There is good Public Relations and then there is bad Public Relations. Take a recent story about Cleveland, Ohio in Business Week magazine.
The Cleveland public school system is $152 million dollars in debt and doesn't have the money to fix leaking roofs, supply textbooks, or climb out of the academic doldrums. (Only 7% of graduates in the 72,000-student system test at the 12th grade level).
In a recent election, taxpayers approved a new school levy that will add $67 million to the school budget annually. So what's the bad news, you say?

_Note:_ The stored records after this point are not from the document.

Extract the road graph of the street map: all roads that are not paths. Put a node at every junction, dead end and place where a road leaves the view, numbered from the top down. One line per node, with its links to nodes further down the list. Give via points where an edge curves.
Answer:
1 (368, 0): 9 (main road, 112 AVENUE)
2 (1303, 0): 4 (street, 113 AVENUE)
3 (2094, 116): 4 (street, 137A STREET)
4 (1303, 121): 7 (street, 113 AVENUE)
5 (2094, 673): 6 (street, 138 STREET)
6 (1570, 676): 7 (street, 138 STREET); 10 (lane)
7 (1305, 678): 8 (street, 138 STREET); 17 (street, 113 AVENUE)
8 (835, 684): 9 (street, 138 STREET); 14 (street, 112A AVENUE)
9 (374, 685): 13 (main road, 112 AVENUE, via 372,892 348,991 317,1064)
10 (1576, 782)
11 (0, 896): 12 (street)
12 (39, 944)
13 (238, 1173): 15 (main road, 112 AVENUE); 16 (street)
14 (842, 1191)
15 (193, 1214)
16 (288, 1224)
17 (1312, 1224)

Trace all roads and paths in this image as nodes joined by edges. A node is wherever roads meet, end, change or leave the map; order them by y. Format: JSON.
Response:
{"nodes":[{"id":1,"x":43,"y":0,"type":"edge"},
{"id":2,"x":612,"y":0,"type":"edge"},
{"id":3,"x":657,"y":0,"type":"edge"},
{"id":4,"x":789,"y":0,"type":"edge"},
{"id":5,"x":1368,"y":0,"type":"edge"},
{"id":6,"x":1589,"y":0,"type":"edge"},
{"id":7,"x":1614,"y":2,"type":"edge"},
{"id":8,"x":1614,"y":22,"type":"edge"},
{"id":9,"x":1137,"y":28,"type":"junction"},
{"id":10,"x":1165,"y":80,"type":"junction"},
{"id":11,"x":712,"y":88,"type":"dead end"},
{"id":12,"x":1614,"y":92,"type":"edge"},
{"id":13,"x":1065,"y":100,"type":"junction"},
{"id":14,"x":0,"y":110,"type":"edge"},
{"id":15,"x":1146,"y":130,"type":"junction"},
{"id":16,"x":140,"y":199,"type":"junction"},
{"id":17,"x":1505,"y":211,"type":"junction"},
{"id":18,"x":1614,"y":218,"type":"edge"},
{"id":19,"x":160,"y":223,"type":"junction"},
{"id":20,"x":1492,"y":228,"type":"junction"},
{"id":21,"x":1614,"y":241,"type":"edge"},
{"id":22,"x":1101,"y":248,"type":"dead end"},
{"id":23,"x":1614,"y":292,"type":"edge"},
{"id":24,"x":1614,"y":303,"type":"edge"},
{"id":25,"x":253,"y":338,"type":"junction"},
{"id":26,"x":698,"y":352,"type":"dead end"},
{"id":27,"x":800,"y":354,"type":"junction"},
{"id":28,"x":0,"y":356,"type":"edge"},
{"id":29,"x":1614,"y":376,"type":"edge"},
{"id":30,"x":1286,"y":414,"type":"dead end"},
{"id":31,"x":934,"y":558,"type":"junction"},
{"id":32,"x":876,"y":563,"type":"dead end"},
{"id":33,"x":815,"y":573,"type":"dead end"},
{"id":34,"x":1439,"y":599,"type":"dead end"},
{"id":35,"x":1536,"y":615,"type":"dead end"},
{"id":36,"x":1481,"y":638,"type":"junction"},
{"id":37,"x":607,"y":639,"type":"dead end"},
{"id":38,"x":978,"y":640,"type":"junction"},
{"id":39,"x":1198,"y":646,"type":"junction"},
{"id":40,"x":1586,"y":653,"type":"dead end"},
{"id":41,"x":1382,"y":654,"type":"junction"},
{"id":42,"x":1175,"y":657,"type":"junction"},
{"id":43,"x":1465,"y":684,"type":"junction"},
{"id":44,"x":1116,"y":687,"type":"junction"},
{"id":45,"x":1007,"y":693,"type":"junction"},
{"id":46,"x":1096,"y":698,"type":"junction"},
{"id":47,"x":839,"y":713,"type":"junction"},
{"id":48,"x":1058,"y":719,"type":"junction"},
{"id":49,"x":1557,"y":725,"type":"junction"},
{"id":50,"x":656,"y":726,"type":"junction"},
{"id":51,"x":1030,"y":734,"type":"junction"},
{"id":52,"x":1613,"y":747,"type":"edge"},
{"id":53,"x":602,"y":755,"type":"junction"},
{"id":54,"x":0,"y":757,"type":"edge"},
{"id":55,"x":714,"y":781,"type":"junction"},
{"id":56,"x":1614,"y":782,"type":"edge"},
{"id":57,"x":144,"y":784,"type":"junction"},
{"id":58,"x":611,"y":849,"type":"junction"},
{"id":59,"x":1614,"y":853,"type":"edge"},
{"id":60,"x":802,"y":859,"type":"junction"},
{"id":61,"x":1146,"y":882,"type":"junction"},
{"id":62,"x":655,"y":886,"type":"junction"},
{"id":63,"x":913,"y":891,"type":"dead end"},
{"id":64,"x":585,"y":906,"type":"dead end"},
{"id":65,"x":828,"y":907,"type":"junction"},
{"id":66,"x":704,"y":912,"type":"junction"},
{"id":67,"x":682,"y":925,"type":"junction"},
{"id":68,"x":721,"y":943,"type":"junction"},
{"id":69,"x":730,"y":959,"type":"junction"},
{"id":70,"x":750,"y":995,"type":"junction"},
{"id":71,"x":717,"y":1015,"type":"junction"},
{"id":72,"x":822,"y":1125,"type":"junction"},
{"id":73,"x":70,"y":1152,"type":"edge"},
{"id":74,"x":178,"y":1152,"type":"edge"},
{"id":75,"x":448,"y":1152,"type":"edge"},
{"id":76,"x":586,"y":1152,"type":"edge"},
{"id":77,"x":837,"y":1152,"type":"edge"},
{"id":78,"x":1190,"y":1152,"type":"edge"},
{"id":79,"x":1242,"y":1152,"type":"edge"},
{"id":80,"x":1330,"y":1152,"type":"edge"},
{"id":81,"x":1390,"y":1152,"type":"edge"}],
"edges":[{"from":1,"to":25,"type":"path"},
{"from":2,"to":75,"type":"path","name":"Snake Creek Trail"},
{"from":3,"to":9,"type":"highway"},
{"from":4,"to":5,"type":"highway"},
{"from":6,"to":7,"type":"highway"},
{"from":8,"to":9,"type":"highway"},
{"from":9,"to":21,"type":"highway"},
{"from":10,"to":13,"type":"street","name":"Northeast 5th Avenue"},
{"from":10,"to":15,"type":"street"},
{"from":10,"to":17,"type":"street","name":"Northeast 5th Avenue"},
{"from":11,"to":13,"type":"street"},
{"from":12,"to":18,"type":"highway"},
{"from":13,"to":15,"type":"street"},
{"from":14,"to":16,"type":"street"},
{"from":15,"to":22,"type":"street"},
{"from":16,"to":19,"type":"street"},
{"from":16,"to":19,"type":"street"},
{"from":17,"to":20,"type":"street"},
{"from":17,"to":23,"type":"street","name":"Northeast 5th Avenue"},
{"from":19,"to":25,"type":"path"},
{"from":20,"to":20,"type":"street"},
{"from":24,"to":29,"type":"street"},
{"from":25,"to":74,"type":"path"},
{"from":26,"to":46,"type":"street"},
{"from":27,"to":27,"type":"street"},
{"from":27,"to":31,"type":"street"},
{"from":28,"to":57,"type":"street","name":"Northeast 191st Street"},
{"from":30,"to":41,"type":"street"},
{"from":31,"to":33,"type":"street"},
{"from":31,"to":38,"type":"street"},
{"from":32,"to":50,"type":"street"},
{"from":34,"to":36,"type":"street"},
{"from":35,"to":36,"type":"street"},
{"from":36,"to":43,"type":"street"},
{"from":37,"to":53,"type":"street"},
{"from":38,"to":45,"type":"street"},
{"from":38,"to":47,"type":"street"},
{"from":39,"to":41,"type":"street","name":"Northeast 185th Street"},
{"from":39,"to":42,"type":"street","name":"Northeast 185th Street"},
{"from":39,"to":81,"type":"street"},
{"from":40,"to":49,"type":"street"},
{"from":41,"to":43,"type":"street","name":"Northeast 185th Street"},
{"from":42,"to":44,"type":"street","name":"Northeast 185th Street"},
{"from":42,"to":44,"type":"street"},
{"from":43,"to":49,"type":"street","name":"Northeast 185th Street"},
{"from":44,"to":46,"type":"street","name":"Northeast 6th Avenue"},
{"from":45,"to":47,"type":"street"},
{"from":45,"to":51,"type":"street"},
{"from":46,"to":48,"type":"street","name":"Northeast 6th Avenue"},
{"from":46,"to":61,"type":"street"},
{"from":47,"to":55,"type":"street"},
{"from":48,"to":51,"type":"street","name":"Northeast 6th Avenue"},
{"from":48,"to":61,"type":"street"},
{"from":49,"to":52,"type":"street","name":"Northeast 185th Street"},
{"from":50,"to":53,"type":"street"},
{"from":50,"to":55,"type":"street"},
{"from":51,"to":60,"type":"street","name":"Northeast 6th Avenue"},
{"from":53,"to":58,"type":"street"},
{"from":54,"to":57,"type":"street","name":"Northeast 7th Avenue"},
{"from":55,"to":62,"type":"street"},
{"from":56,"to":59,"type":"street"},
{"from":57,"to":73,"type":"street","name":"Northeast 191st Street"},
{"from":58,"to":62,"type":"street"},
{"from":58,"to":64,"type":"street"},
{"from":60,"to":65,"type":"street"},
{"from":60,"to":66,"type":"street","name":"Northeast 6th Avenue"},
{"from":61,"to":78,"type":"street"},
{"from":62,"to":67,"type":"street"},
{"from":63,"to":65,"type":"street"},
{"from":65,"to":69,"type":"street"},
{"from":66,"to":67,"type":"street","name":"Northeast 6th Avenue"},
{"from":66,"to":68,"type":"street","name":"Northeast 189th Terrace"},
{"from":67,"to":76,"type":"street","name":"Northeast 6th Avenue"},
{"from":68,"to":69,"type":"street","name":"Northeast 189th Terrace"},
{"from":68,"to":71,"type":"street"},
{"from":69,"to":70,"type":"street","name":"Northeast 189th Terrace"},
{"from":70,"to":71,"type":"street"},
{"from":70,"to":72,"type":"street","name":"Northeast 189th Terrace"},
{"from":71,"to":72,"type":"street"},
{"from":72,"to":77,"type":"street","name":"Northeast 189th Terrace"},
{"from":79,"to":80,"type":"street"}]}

The taxpayers also have approved underwriting the new Cleveland Browns football stadium--to the tune of $250 million dollars. Cleveland Tomorrow, a civic group of 55 local businesses, spent nearly $480,000 to ensure the school levy would pass. They have lent $5 million to the stadium project and are ready to give another $5 million. To a facility that will be used 10 times a year.
Joseph Gorman, chairman and chief executive of TRW, Inc., headquartered in Cleveland, commented, "If you're going to keep corporate headquarters and attract new businesses, you have to worry about all quality-of-living issues. Right or wrong, good or bad, you have to think of football." TRW recently bought one of the luxury boxes at the new stadium, which was opened in 2000, for $125,000 a year.
My tip to you and your company is really quite simple. If you have a corporate giving policy, great. If you don't, you might want to consider one. And whatever cause you give to, keep your priorities straight. Bad PR is not only bad for the company, it's bad for the soul. Cleveland, Ohio, is not so far away from you or me -- or our children.